23 de abril de 2016

Masabumi Kikuchi "Black Orpheus" (ECM, 2016)



É quando os meninos perguntam a Orfeu se é verdade que ele consegue fazer o sol nascer com as notas do seu violão que pela primeira vez no filme de Marcel Camus se escuta ‘Manhã de Carnaval’. Agora, por conhecer uma história que até o destino enfureceu – essa, a de Orfeu e Eurídice – e talvez por tão bem saber o que é ser-se tocado pela tragédia, Masabumi Kikuchi converte-a num túmulo para a quarta-feira de cinzas trocando a aurora pelo crepúsculo. É que, determinado a superar as dificuldades da vida, como as personagens de “Orfeu Negro”, também ele teve um dia de partir morro acima em busca de felicidade, no caso virando as costas a uma Tóquio reduzida a escombros pelas bombas dos B-29. Por sinal, este “Black Orpheus” foi precisamente gravado na capital japonesa em outubro de 2012. Excetuando o tema de Bonfá e, em encore, ‘Little Abi’, é composto de improvisações: ‘Tokyo Part I’, ‘Part II’ e assim sucessivamente, como se Kikuchi não quisesse mascarar o facto de nem ele ao certo saber o que cada uma delas podia significar.
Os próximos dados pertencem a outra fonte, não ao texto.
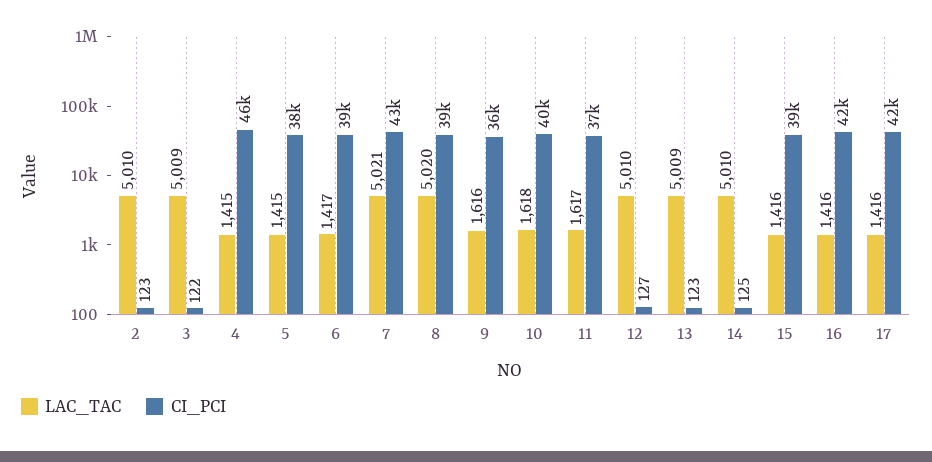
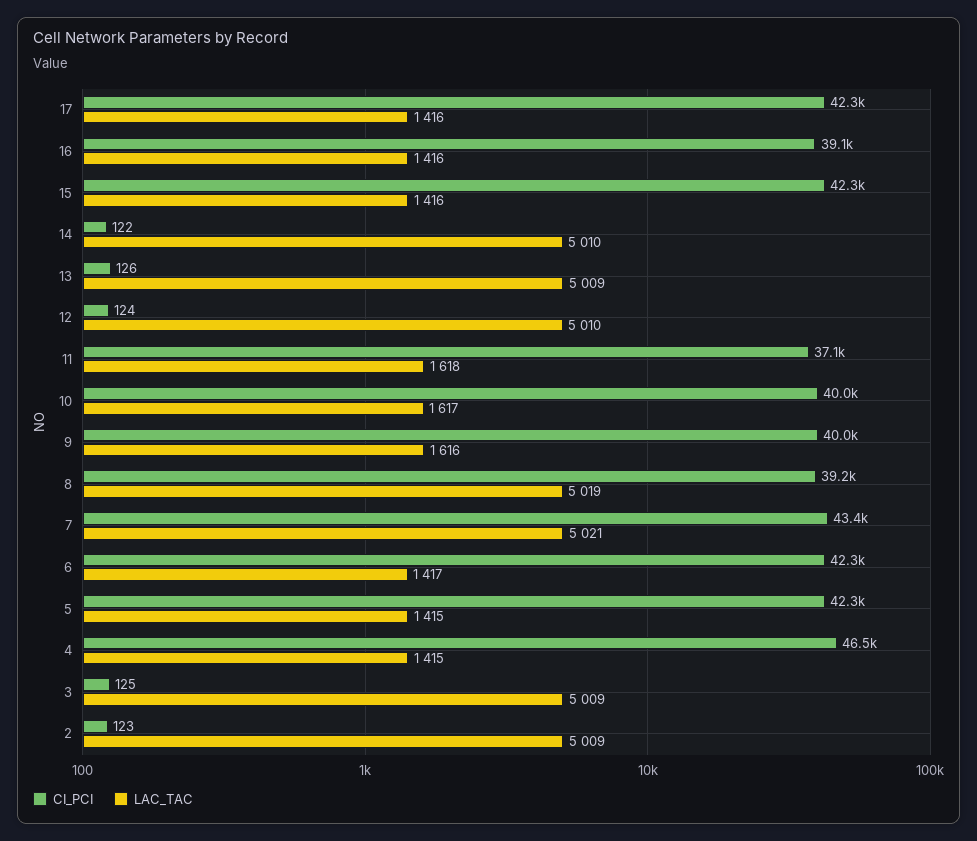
  {
    "LAC_TAC": {
-     "2": 5010,
+     "2": 5009,
      "3": 5009,
      "4": 1415,
      "5": 1415,
      "6": 1417,
      "7": 5021,
-     "8": 5020,
+     "8": 5019,
      "9": 1616,
-     "10": 1618,
+     "10": 1617,
-     "11": 1617,
+     "11": 1618,
      "12": 5010,
      "13": 5009,
      "14": 5010,
      "15": 1416,
      "16": 1416,
      "17": 1416
    },
    "CI_PCI": {
      "2": 123,
-     "3": 122,
+     "3": 125,
      "4": 46500,
-     "5": 38000,
+     "5": 42300,
-     "6": 39000,
+     "6": 42300,
      "7": 43400,
      "8": 39200,
-     "9": 36000,
+     "9": 40000,
      "10": 40000,
      "11": 37100,
-     "12": 127,
+     "12": 124,
-     "13": 123,
+     "13": 126,
-     "14": 125,
+     "14": 122,
-     "15": 39000,
+     "15": 42300,
-     "16": 42000,
+     "16": 39100,
      "17": 42300
    }
  }

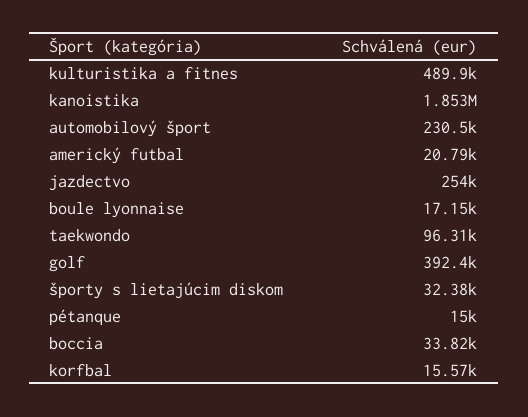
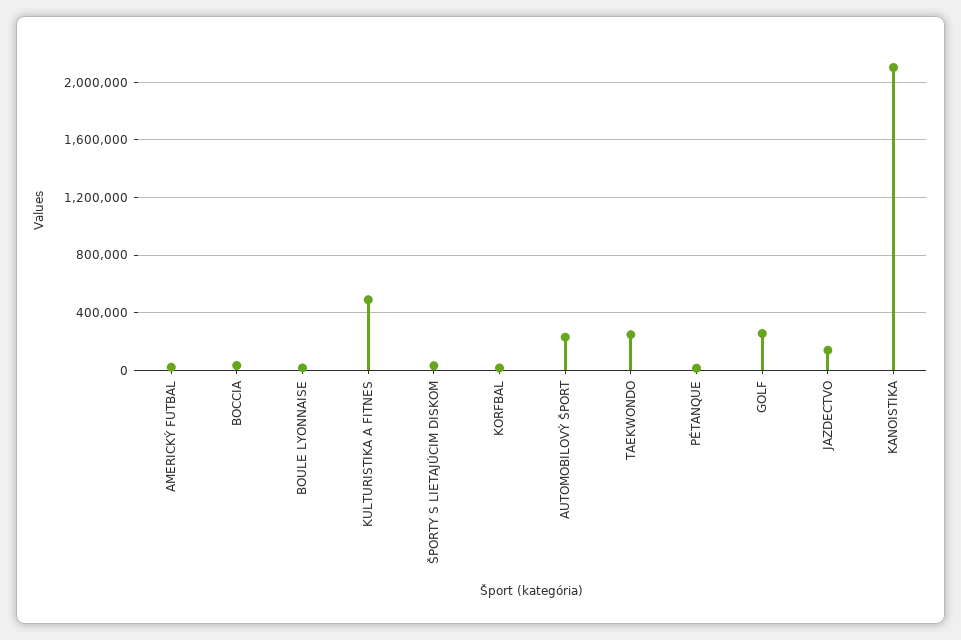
  {
    "kulturistika a fitnes": 489900,
-   "kanoistika": 1853000,
+   "kanoistika": 2100000,
    "automobilový šport": 230500,
    "americký futbal": 20790,
-   "jazdectvo": 254000,
+   "jazdectvo": 150000,
    "boule lyonnaise": 17150,
-   "taekwondo": 96310,
+   "taekwondo": 250000,
-   "golf": 392400,
+   "golf": 250000,
    "športy s lietajúcim diskom": 32380,
    "pétanque": 15000,
    "boccia": 33820,
    "korfbal": 15570
  }

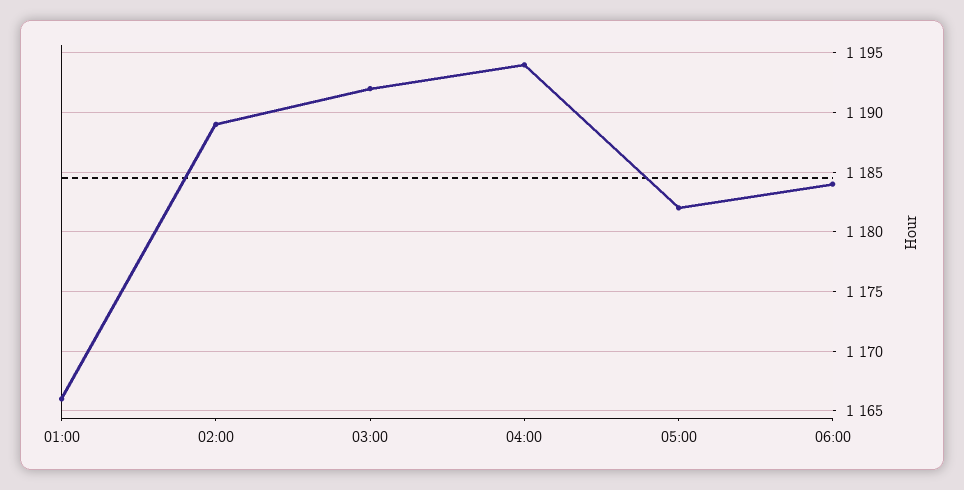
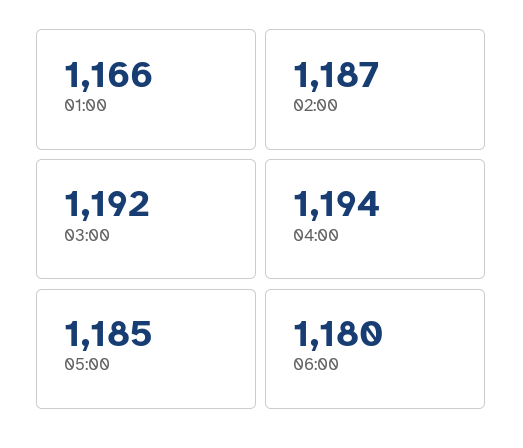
  {
    "01:00": 1166,
-   "02:00": 1189,
+   "02:00": 1187,
    "03:00": 1192,
    "04:00": 1194,
-   "05:00": 1182,
+   "05:00": 1185,
-   "06:00": 1184
+   "06:00": 1180
  }

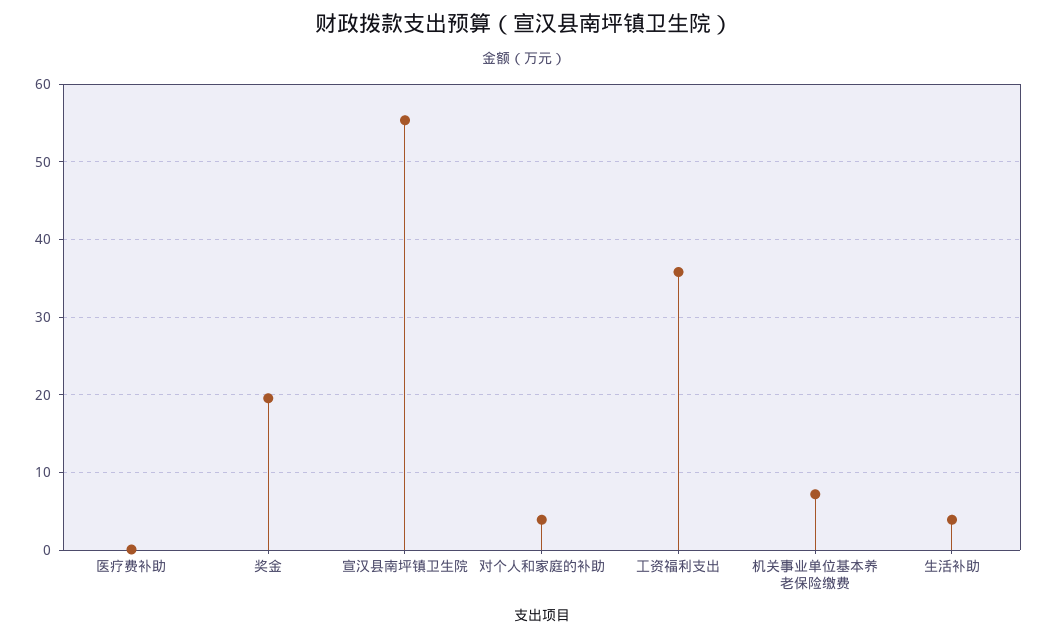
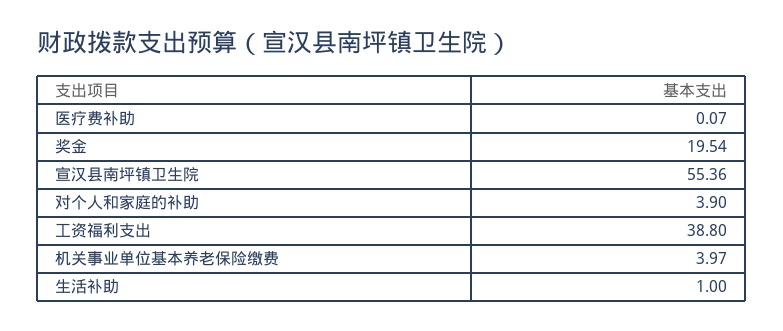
  {
    "医疗费补助": 0.07,
    "奖金": 19.54,
    "宣汉县南坪镇卫生院": 55.36,
    "对个人和家庭的补助": 3.9,
-   "工资福利支出": 36,
+   "工资福利支出": 38.8,
-   "机关事业单位基本养老保险缴费": 7,
+   "机关事业单位基本养老保险缴费": 3.97,
-   "生活补助": 4
+   "生活补助": 1
  }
É uma ambiguidade adicional às que já o saturavam.

Aliás, marcado quiçá por uma angústia que até ao momento nunca tinha figurado de modo tão flagrante entre as suas fraquezas, trata-se de um conjunto de baladas algo mutilado, este: há melodias plenas de dissonância que levam a becos sem saída; há contrapontos que são como duas correntes marítimas a migrar para direções opostas; há blocos de gelo com as conceções dos impressionistas à deriva; há blues feitos de fumo; há, até, progressões harmónicas que apontam o caminho dos standards mas que ao virar da esquina se provam traiçoeiras. Nas notas de apresentação, Ethan Iverson apelida-as de “adágios notáveis”, pouco depois de sugerir que a arte tardia de Kikuchi se tornava “inquestionavelmente nipónica: distante, subtil, precisa, opaca”. Mais do que o retrato do país do sol nascente que o líder dos Bad Plus parece querer fazer, em que, conforme as circunstâncias, se incluem muitas outras coisas e, inevitavelmente, algumas destas se excluem, importa reconhecer a validade com que os adjetivos de que se socorre se aplicam ao que Kikuchi aqui faz. Não é uma surpresa, para quem o recorda dos Tethered Moon (com Paul Motian e Gary Peacock) ou do Trio 2000, mas será chocante para quem se lembre apenas dos seus LP com Sadao Watanabe e Terumasa Hino ou daqueloutros de fusão, como “Susto”, que gravou a solo. Quando o disco termina é como se tivesse acabado a canção com que um monge se despede de um santuário em ruínas - ouvi-lo é quase um ato de profanação. Kikuchi morreu a 6 de julho de 2015. Este é o seu testamento. É igualmente um último refúgio para o seu orgulho.